Non-manufacturing businesses are also moving or expanding operations where labor, land, energy and capital are cheaper. Comcast announced in the fall that it is moving 1,000 call-center jobs out of California because of the "high cost of doing business." FacebookeBay and LegalZoom have opened up Texas offices in the past few years, while PayPal, Yelp and Maxwell Technologies have pushed into Phoenix.
Meanwhile, small businesses that can't leave California so easily have been slow to invest because they are financially squeezed. Rents are prohibitive, and Sacramento takes 9.3% of every dollar over $49,000—and 13.3% over $1 million—that an individual or small business owner earns.
By contrast, small businesses in Texas have been sprouting like bluebonnets in the spring to meet the demands of an expanding population. More people mean more mouths to feed, bodies to clothe and homes to build. All told, Texas has added twice as many jobs as California has since 1990. California's rate of job growth since the recession ended in June 2009 has trailed Texas's by two-thirds.
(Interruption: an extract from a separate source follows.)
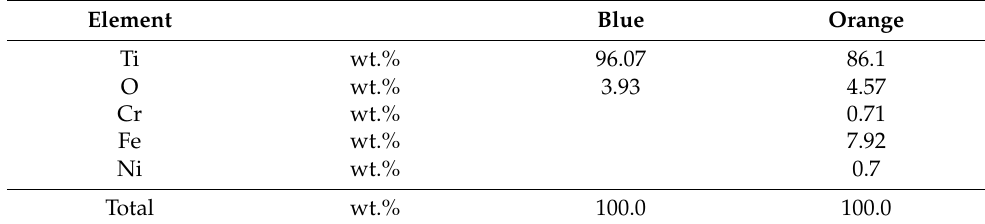
Table 1. EDXS analyses’ results in wt.% (Figure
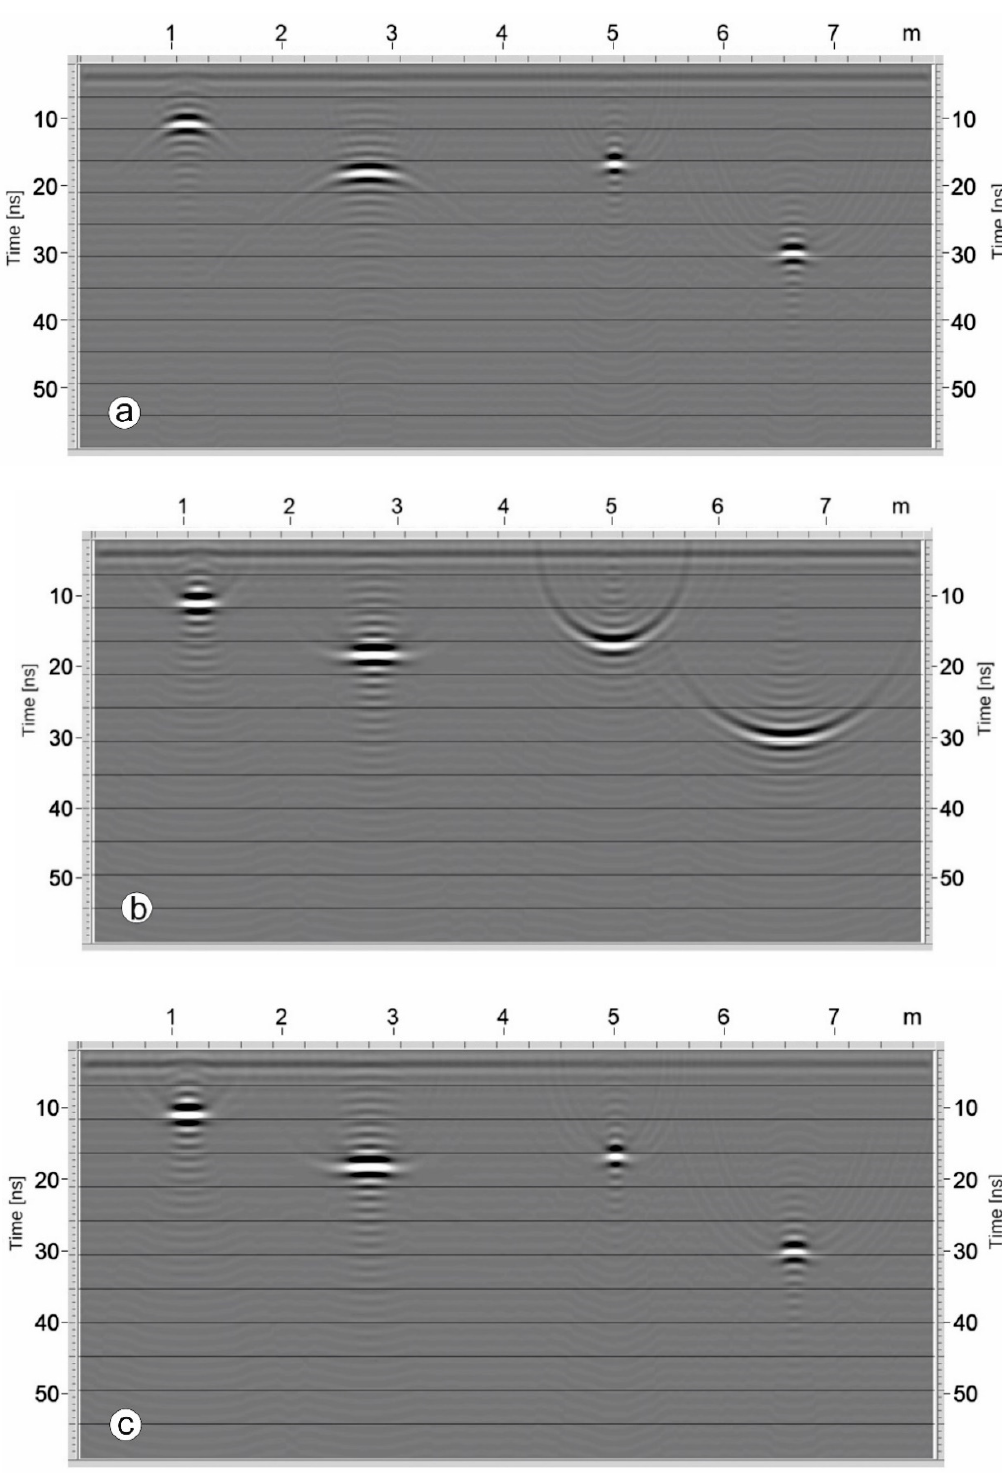
Figure 5. Migrated synthetic section using: ( a ) a constant velocity of 6.7 cm / ns; ( b ) 12.2 cm / ns; ( c ) a varying velocity field obtained by the velocity analysis in A, B, C and D. When the migration velocity is not correct, we obtain in ( a ) under-migrated data, A and B positions, and in ( b ) over-migrated data, C and D positions. Only in ( c ) are the events correctly migrated.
In a sharp reversal of the 1930s, Texas and the Sun Belt have supplanted the Golden State as a magnet for jobs and people, while California has become America's leading labor exporter. Democrats, however, don't seem to mind so long as the state maintains its high-tech hegemony.
In his State of the State address this year, Gov. Jerry Brown boasted: "We have the inventors, the dreamers, the entrepreneurs, the venture capitalists. . . . When I first came to Sacramento, Steve Jobs and Steve Wozniak had not yet invented their personal computer. There was no wind-generated electricity, and we didn't have the nation's most advanced building and appliance efficiency standards as we later adopted."
Recall, however, that the Okies—poor as they may have been—provided a gigantic pool of labor that fueled California's postwar boom and helped transform the Golden State into the world's eighth-largest economy. The Democrats who have had firm control of the state during its years of decline would do well to remember that a society's most valuable asset is always its people, regardless of their wealth or clout.